Fragmento seleccionado
▶

# Data Science Bootcamp
# <center> **Aula 19 -- Logistic Classifier**

In [None]:
import numpy as np
import matplotlib.pyplot as plt
import seaborn as sns

from sklearn.datasets import load_iris

from sklearn.metrics import classification_report, confusion_matrix
from sklearn.model_selection import train_test_split

## Load data

In [None]:
iris = load_iris()
X = iris['data']
y = iris['target']

In [None]:
colors = {0:'red', 1:'blue', 2:'green'}
c = []
for i in range(0, len(y)):
    c.append(colors[y[i]])

In [None]:
plt.figure()
plt.scatter(X[:,0], X[:,1], c=c)
plt.show()

In [None]:
# separamos en clases 0, 1, 2
y0 = np.argwhere(y==0)
y1 = np.argwhere(y==1)
y2 = np.argwhere(y==2)

X0 = X[y0]
X1 = X[y1]
X2 = X[y2]

# extract class 0 and 1
X01 = np.vstack([X0,X1]).reshape(-1,4)
y01 = np.stack(np.array(50*[0] + 50*[1]))

# extract class 1 and 2
X12 = np.vstack([X1,X2]).reshape(-1,4)
y12 = np.stack(np.array(50*[1] + 50*[2]))

In [None]:
print(X01.shape, y01.shape)
print(X12.shape, y12.shape)

## Clasificador logístico

In [None]:
def sigmoid(X, w):
    ''' Computes sigmoid function.
        Inputs:  X = data, as numpy array of shape (n,d+1).
                 w = vector of coeficients, as numpy array of shape (d+1,).
        Outputs: y = sigmoid function evaluated on each entry.
    '''
    return 1./(1. + np.exp(-X@w))


def fit(X, y, w0, alpha, maxIter=1000, eps=1e-3):
    ''' Iteración del clasificador logístico por descenso gradiente.
        Inputs:  X  = data, as numpy array of shape (n,d).
                 y  = vector of class labels (0 and 1) ad numpy arryas of shape (n,). 
                 w0 = initial vector of coeficients.
                 alpha = step size.
                 maxIter = max numer of iterations in gradient descent.
                 eps = convergence tolerance.
        Outputs: w     = optimal vector of coefficients.
                 conv  = convergence flag (1 = method converged; 0 = not).
                 error = error after last step.

◀

Aplica lo leído
A. Resume en dos oraciones el cuaderno del clasificador logístico.
B. Continúa el cuaderno del clasificador logístico a partir de su última línea.
Los registros son material independiente del cuaderno.

Entradas de datos guardadas:
▶

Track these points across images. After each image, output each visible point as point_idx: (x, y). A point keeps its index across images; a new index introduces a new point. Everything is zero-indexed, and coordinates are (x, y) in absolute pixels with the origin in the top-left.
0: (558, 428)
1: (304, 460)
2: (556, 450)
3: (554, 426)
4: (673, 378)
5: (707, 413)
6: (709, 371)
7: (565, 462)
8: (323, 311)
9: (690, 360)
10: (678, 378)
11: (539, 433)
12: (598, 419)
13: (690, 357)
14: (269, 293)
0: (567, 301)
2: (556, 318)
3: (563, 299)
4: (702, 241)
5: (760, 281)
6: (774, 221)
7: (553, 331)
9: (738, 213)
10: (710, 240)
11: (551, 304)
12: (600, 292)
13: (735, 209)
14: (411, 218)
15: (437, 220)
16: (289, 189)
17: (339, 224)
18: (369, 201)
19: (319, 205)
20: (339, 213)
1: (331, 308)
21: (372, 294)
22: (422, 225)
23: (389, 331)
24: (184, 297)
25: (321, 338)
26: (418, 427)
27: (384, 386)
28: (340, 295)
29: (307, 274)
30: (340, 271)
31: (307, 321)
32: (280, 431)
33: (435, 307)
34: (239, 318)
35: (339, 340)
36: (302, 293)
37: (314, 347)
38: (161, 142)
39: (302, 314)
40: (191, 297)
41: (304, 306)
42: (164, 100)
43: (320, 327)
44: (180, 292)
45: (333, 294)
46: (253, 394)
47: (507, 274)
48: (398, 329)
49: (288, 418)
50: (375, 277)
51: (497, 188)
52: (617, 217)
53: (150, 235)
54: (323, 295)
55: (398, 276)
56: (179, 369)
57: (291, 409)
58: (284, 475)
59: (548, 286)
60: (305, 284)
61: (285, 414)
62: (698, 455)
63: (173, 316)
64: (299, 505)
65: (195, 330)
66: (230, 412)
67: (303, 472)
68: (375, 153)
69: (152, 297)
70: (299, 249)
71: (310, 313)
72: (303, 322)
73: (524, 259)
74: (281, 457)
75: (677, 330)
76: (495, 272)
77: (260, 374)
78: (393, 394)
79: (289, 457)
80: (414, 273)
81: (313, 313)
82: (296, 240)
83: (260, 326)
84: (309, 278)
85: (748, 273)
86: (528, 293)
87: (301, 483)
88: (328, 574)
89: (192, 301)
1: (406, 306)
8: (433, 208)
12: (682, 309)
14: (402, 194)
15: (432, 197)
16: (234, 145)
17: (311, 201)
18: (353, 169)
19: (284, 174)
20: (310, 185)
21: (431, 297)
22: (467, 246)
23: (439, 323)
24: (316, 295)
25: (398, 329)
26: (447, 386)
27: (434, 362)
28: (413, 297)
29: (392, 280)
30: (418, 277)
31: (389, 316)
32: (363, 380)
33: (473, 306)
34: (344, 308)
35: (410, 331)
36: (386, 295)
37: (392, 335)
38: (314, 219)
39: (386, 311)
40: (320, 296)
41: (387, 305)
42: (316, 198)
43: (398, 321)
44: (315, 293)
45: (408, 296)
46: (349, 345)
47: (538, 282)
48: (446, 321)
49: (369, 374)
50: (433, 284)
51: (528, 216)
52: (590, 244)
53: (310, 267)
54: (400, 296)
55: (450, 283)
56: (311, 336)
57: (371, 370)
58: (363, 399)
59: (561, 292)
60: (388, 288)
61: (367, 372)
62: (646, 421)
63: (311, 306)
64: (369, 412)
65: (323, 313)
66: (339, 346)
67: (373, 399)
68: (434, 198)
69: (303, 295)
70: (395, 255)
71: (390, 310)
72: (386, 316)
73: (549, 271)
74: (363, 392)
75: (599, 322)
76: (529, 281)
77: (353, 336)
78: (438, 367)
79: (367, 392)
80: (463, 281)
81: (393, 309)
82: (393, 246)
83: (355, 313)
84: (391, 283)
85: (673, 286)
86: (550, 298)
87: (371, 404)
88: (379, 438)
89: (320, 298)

◀

Respuestas por tarea
A. El cuaderno carga el conjunto de datos iris y muestra las muestras en un diagrama de dispersión de las dos primeras columnas, con un color por clase. Luego separa los datos en los pares de clases 0 y 1 y 1 y 2, define una función sigmoide y comienza una función fit que ajusta el clasificador logístico por descenso de gradiente y devuelve los coeficientes óptimos, un indicador de convergencia y el error tras el último paso.

B.
                 i     = number of total iterations. 
    '''
    n = X.shape[0]
    d = X.shape[1]

    # Add 1 dimension for the bias term
    X = np.concatenate([np.ones((n,1)), X], axis=1)

    # init data
    w = w0.copy()
    error = 10.*eps
    i = 0
    conv = 0

    # main iteration
    while ((i <= maxIter) and (error > eps)):
        wold = w.copy()
        diff = alpha*(y - sigmoid(X, w))
        for j in range(0, n):
            w += diff[j]*X[j,:]
        error = (np.abs(w - wold)).sum()
        if (error < eps): conv = 1
        i = i+1
    return w, conv, error, i

    
def predict(X, w):
    ''' Predicts labels on a dataset, by using optimal weights.
        Inputs:  X = data, as numpy array of shape (n,d),
                 w  = optimal vector (after fit), of shape (d+1,).
        Outputs: y    = real valuated predictions by logistic regression,
                 yhat = binary predictions (1 = if y > 0.5, 0 otherwise). 
    '''
    n = X.shape[0]
    # Add column of 1s
    X = np.concatenate([np.ones((n,1)), X], axis=1)
    y = sigmoid(X, w)                  # real labels in (0,1)
    yhat = (y > 0.5).astype(np.uint8)  # binary labels
    return y, yhat

### Experimento 1: Clase 0 y 1 (linealmente separable)

In [None]:
alpha   = 1e-3
maxIter = 5000
eps     = 1e-3
#w0 = np.zeros(3)
w0 = np.random.rand(3,)

In [None]:
# Training (gradient descent)

w, conv, err, it = fit(X01[:,[0,1]], y01, w0, alpha, maxIter, eps)
print(w, conv, err, it)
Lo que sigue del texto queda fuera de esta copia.